Brutal interest rate rise
Beating your children as a punishment is out of fashion now but the philosophy still pertains in the ranks of our economic navigators. The latest interest rate hike, to 4% by the MPC, is brutal. Does the pound need protection? Now at USA$1.22 to £1, the immediate post Truss/Kwarteng panic of parity seems even more hysterically farfetched now, than it did when the Treasury made its power grab. And taking on a central bank with its own currency was only ever going to produce one winner.
At the root of our inflationary challenges, and those of the western world, lie the Russia-Ukraine war and its effect on food and fuel.

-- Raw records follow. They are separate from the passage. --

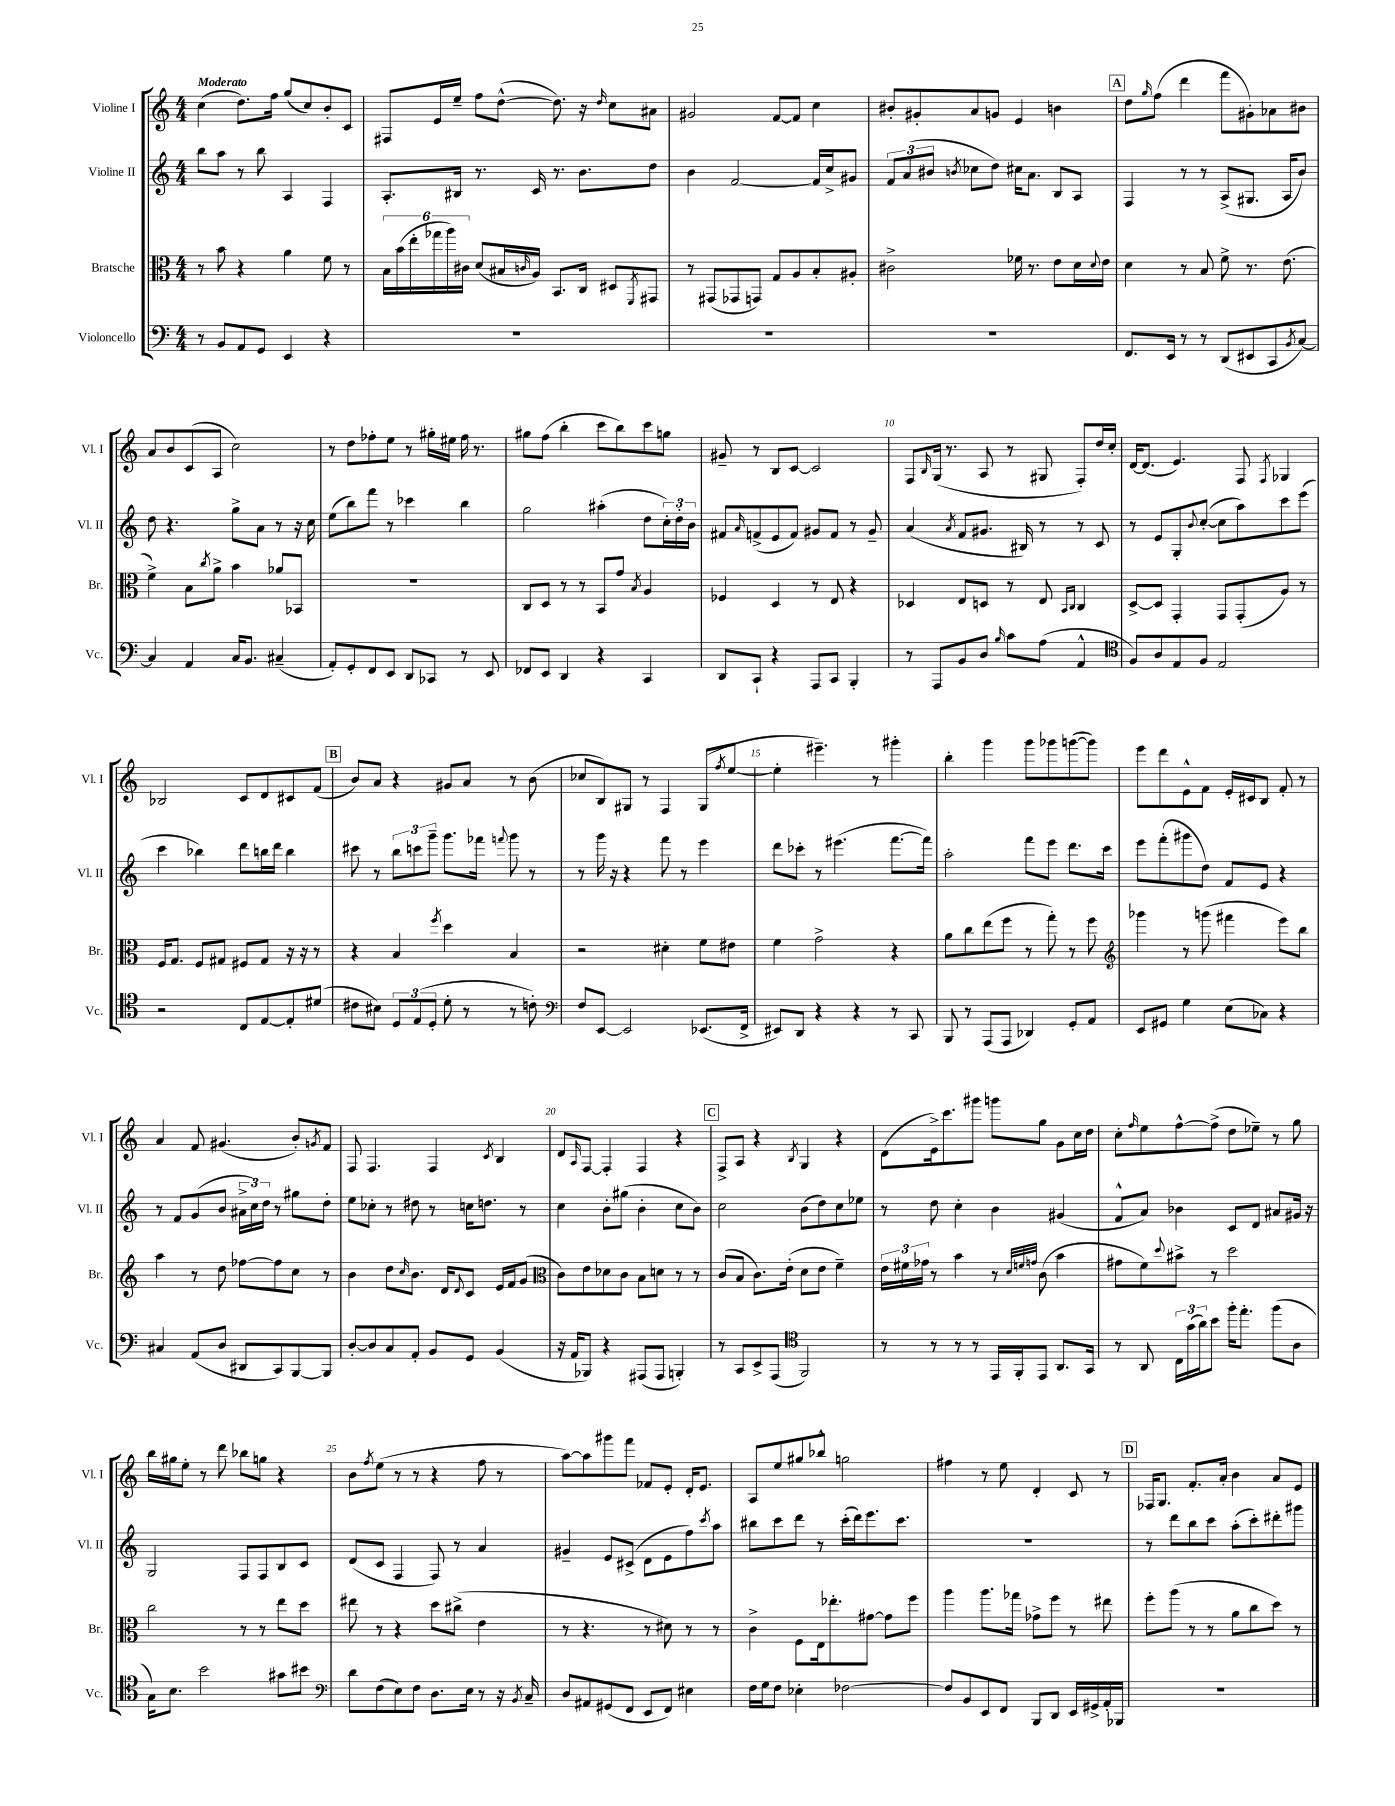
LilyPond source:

<<
\new StaffGroup <<
\new Staff = "s0" \with { instrumentName = "Violine I" shortInstrumentName = "Vl. I" } {
    \clef treble \key c \major \numericTimeSignature \time 4/4 \tempo "Moderato"
    c''4( d''8.) f''16 g''8( c''8) b'8-. c'8 |
    fis8 e'16 e''16-- f''8 d''8~-^( d''8.) r16 \grace { d''16 } c''8 ais'8 |
    gis'2 f'8~ f'8 c''4 |
    bis'8-. gis'8-. a'8 g'8 e'4 b'4 |
    \mark \markup { \box "A" } d''8 \grace { g''16 } f''8( d'''4 f'''8 gis'8-.) aes'8 bis'8 |
    a'8 b'8 c'8( a8 c''2) |
    r8 d''8 fes''8-. e''8 r8 gis''16-. eis''16 fes''16 r8. |
    gis''8 f''8( b''4-. c'''8 b''8) c'''8 g''8 |
    gis'8-- r8 b8 c'8~ c'2 |
    f8 \grace { b16 } g16( r8. a8 r8 gis8 f8-.) d''16 c''16-. |
    d'16~ d'8.( e'4.) f8 \acciaccatura { f8 } ges4 |
    bes2 c'8 d'8 cis'8 f'8( |
    \mark \markup { \box "B" } b'8) a'8 r4 gis'8 a'8 r8 b'8( |
    ces''8 b8) gis8 r8 f4 gis8( \acciaccatura { f''8 } e''8~ |
    e''4-. eis'''4.--) r8 gis'''4-. |
    b''4-. g'''4 g'''8 ges'''8 g'''8~( g'''8) |
    e'''8 d'''8 e'8-^ f'8 e'16-. cis'16 b8 f'8-. r8 |
    a'4 f'8 gis'4.( b'8-.) \acciaccatura { g'8 } f'8 |
    f8 f4. f4 \acciaccatura { c'8 } b4 |
    d'8 \grace { a16 } f8~ f4-. f4 r4 |
    \mark \markup { \box "C" } f8-> a8 r4 \acciaccatura { b8 } g4 r4 |
    d'8( e'16->) c'''8. gis'''8 g'''8 g''8 g'8 c''16 d''16 |
    c''8-. \grace { f''16 } e''8 f''8~-^ f''8->( d''8 ees''8--) r8 g''8 |
    b''16 gis''16 e''8-. r8 d'''8 bes''8 g''8 r4 |
    b'8 \acciaccatura { f''8 } e''8( r8 r8 r4 f''8 r8 |
    a''8~) a''8 gis'''8 f'''8 fes'8 e'8-. d'16-. e'8. |
    a8 e''8 gis''8 bes''8-^ g''2 |
    fis''4 r8 e''8 d'4-. c'8 r8 |
    \mark \markup { \box "D" } fes16 g8. f'8.-. a'16-. b'4 a'8 e'8 \bar "|." |
}
\new Staff = "s1" \with { instrumentName = "Violine II" shortInstrumentName = "Vl. II" } {
    \clef treble \key c \major \numericTimeSignature \time 4/4
    b''8 a''8 r8 b''8 a4 f4 |
    a8.-. bis16 r8. c'16 r8. b'8. d''8 |
    b'4 f'2~ f'16 c''16-> gis'8 |
    \tuplet 3/2 { f'8 a'8( bis'8 } \acciaccatura { b'8 } ces''8 d''8) cis''16 a'8. b8 a8 |
    \mark \markup { \box "A" } f4 r8 r8 a8->( gis8. a16 b'8) |
    d''8 r4. g''8-> a'8 r8 r16 c''16 |
    e''8( b''8) f'''8 r8 ces'''4 b''4 |
    g''2 ais''4-.( d''8 \tuplet 3/2 { c''16-.) d''16-. b'16 } |
    fis'8 \grace { a'16 } f'8->( e'8 f'8) gis'8 f'8 r8 gis'8-- |
    a'4( \acciaccatura { a'8 } f'8 gis'8. bis16) r8 r8 c'8 |
    r8 e'8 g8-. \appoggiatura { b'8 } c''8~-.( c''8 a''8) c'''8 e'''8( |
    c'''4 bes''4) d'''8 b''16 d'''16 b''4 |
    \mark \markup { \box "B" } cis'''8 r8 \tuplet 3/2 { b''8 c'''8 g'''8-- } g'''8. fes'''16 \appoggiatura { f'''8 } g'''8 r8 |
    r8 g'''16 r16 r4 f'''8 r8 e'''4 |
    d'''8 ces'''8-. r8 eis'''4.( f'''8.~ f'''16) |
    a''2-. f'''8 e'''8 d'''8. c'''16 |
    e'''8 f'''8-.( gis'''8 d''8) f'8 e'8 r4 |
    r8 f'8 g'8( b'8 \tuplet 3/2 { ais'16-> c''16) d''16 } r8 gis''8 d''8-. |
    e''8 ces''8-. r8 dis''8 r8 c''16 d''8. r8 |
    c''4 b'8-. gis''8( b'4-. c''8 b'8) |
    \mark \markup { \box "C" } c''2 b'8( d''8) c''8 ees''8 |
    r8 d''8 c''4-. b'4 gis'4( |
    f'8-^ a'8) bes'4 c'8 d'8 ais'8 gis'16 r16 |
    g2 f8 f8 b8 c'8 |
    d'8( c'8 f4 f8) r8 a'4 |
    gis'4-- e'8 cis'8->( d'8 e'8 f''8) \acciaccatura { c'''8 } a''8 |
    bis''8 c'''8 d'''8 r8 c'''16-.( d'''16) e'''8. c'''8. |
    R1 |
    \mark \markup { \box "D" } r8 d'''8 b''8 c'''8 a''8-.( c'''8-.) dis'''8-. gis'''8 \bar "|." |
}
\new Staff = "s2" \with { instrumentName = "Bratsche" shortInstrumentName = "Br." } {
    \clef alto \key c \major \numericTimeSignature \time 4/4
    r8 b'8 r4 a'4 f'8 r8 |
    \tuplet 6/4 { b16 b'16( e''16-. ges''16 a''16) cis'16 } d'8( bis16 \grace { c'16 } a16) b,8. c16 dis8 \acciaccatura { f,8 } gis,8 |
    r8 gis,8( ges,8 g,8) g8 a8 b8-. ais8-. |
    cis'2-> fes'16 r8. e'8 d'16 \appoggiatura { d'8 } e'16 |
    \mark \markup { \box "A" } d'4 r8 b8 f'8-> r8. e'8.( |
    f'4->) b8 \acciaccatura { c''8 } a'8-> b'4 aes'8 bes,8 |
    R1 |
    c8 d8 r8 r8 b,8 g'8 \acciaccatura { b8 } a4 |
    fes4 d4 r8 e8 r4 |
    des4 e8 d8 r8 e8 \grace { b,16 c16 } c4 |
    d8~-> d8 g,4-. g,8 g,8-.( a8) r8 |
    f16 g8. f8 gis8 fis8 gis8 r16 r16 r8 |
    \mark \markup { \box "B" } r4 b4 \acciaccatura { f''8 } d''4 b4 |
    r2 dis'4-. f'8 eis'8 |
    f'4 g'2-> r4 |
    a'8 c''8 e''8( f''8 r8 g''8-.) r8 f''8 |
    \clef treble ges'''4 r8 g'''8( fis'''4 e'''8) b''8 |
    a''4 r8 d''8 fes''8~ fes''8 c''8 r8 |
    b'4 d''8 \grace { c''16 } b'8. d'16 \appoggiatura { d'8 } c'8 e'16 f'16 g'8( |
    \clef alto c'8) e'8 des'8 c'8 b8 d'8 r8 r8 |
    \mark \markup { \box "C" } c'8( b8 c'8.) e'16-.( d'8 e'8 f'4--) |
    \tuplet 3/2 { e'16 fis'16 ges'16 } r8 b'4 r8 \grace { d'32 f'32 g'32 } c'8( b'4 |
    gis'8 f'8) \appoggiatura { d''8 } bis'8-> r8 d''2 |
    c''2 r8 r8 e''8 d''8 |
    eis''8 r8 r4 d''8 cis''8->( e'4 |
    r8 r4. r8 dis'8) r8 r8 |
    c'4-> f8 e16 ees''8.-. gis'8~ gis'8 f''8 |
    a''4 a''8. ges''16 ges'8-> f''8 r8 eis''8 |
    \mark \markup { \box "D" } f''8-. a''8( r8 r8 a'8 c''8 d''8) r8 \bar "|." |
}
\new Staff = "s3" \with { instrumentName = "Violoncello" shortInstrumentName = "Vc." } {
    \clef bass \key c \major \numericTimeSignature \time 4/4
    r8 b,8 a,8 g,8 e,4 r4 |
    R1 |
    R1 |
    R1 |
    \mark \markup { \box "A" } f,8. e,16 r8 r8 d,8( eis,8 c,8 \acciaccatura { b,8 } c8~) |
    c4 a,4 c16 b,8. cis4--( |
    a,8-.) g,8-. f,8 e,8 d,8 ces,8 r8 e,8 |
    fes,8 e,8 d,4 r4 c,4 |
    d,8 c,8-! r4 a,,8 c,8 b,,4-. |
    r8 a,,8 b,8 d8 \grace { b16 } c'8 a8( a,4-^ |
    \clef tenor f8) a8 e8 f8 e2 |
    r2 c8 e8~ e8-. dis'8( |
    \mark \markup { \box "B" } cis'8 bis8) \tuplet 3/2 { d8 e8( d8-. } d'8-. r8 r8 c'8-.) |
    \clef bass f8 e,8~ e,2 ees,8.( f,16-> |
    eis,8) d,8 r4 r4 r8 c,8 |
    b,,8 r8 a,,8( a,,8 des,4) g,8-. a,8 |
    e,8 gis,8 g4 e8( ces8) r4 |
    cis4 a,8( d8 dis,8 c,8) b,,8~ b,,8 |
    d8~-. d8 c8 a,8-. b,8 g,8 b,4( |
    r16 a,16 bes,,8) r4 ais,,8( ais,,8 b,,4-.) |
    \mark \markup { \box "C" } r8 c,8 e,8-> a,,8( \clef tenor f,2) |
    r8 r8 r8 r8 e,16 f,16-. e,8 a,8. g,16 |
    r8 a,8 \tuplet 3/2 { c16 g'16( a'16) } b'8 f''16-. e''8.-. f''8( a8 |
    g16) b8. b'2 gis'8 bis'8 |
    \clef bass d'8 f8( e8) f8 d8. e16 r8 r16 \acciaccatura { b,8 } c16-- |
    d8 ais,8 gis,8( f,8 e,8 f,8) eis4 |
    f16 g16 f8 ees4-. fes2~ |
    fes8 b,8 e,8 f,8 b,,8 d,8 e,16 gis,16-> a,16-. bes,,16 |
    \mark \markup { \box "D" } R1 \bar "|." |
}
>>
>>
\layout { \context { \Score \override BarNumber.break-visibility = ##(#f #t #t) barNumberVisibility = #(every-nth-bar-number-visible 5) } }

They are inescapable essentials: would somebody please explain to me how a Bank of England interest rate hike will impact them?
The only way out of this mire is to encourage growth and investment but a Treasury with a political agenda, or some very old textbooks, is deliberately trampling these areas. Our public debt level is the second lowest of the G7 nations and we must have growth to pay it down.
The last decade has established how rising prices, anywhere, are better controlled by competition, Amazon, the internet, social media, flattening management structures and new entrants like Aldi and Lidl. The messianic cry of high interest rates required to kill off neo-zombie businesses and hailing a brave era of new entrants is loud from the insolvency industry, but it is self-serving and ignores the fact that 50%+ of our GDP come from SMEs which have to battle to pass on price rises.
Sir James Dyson’s opinion of our economic leadership was shared by 66% of respondents on the Bibby SME Barometer. I am with them.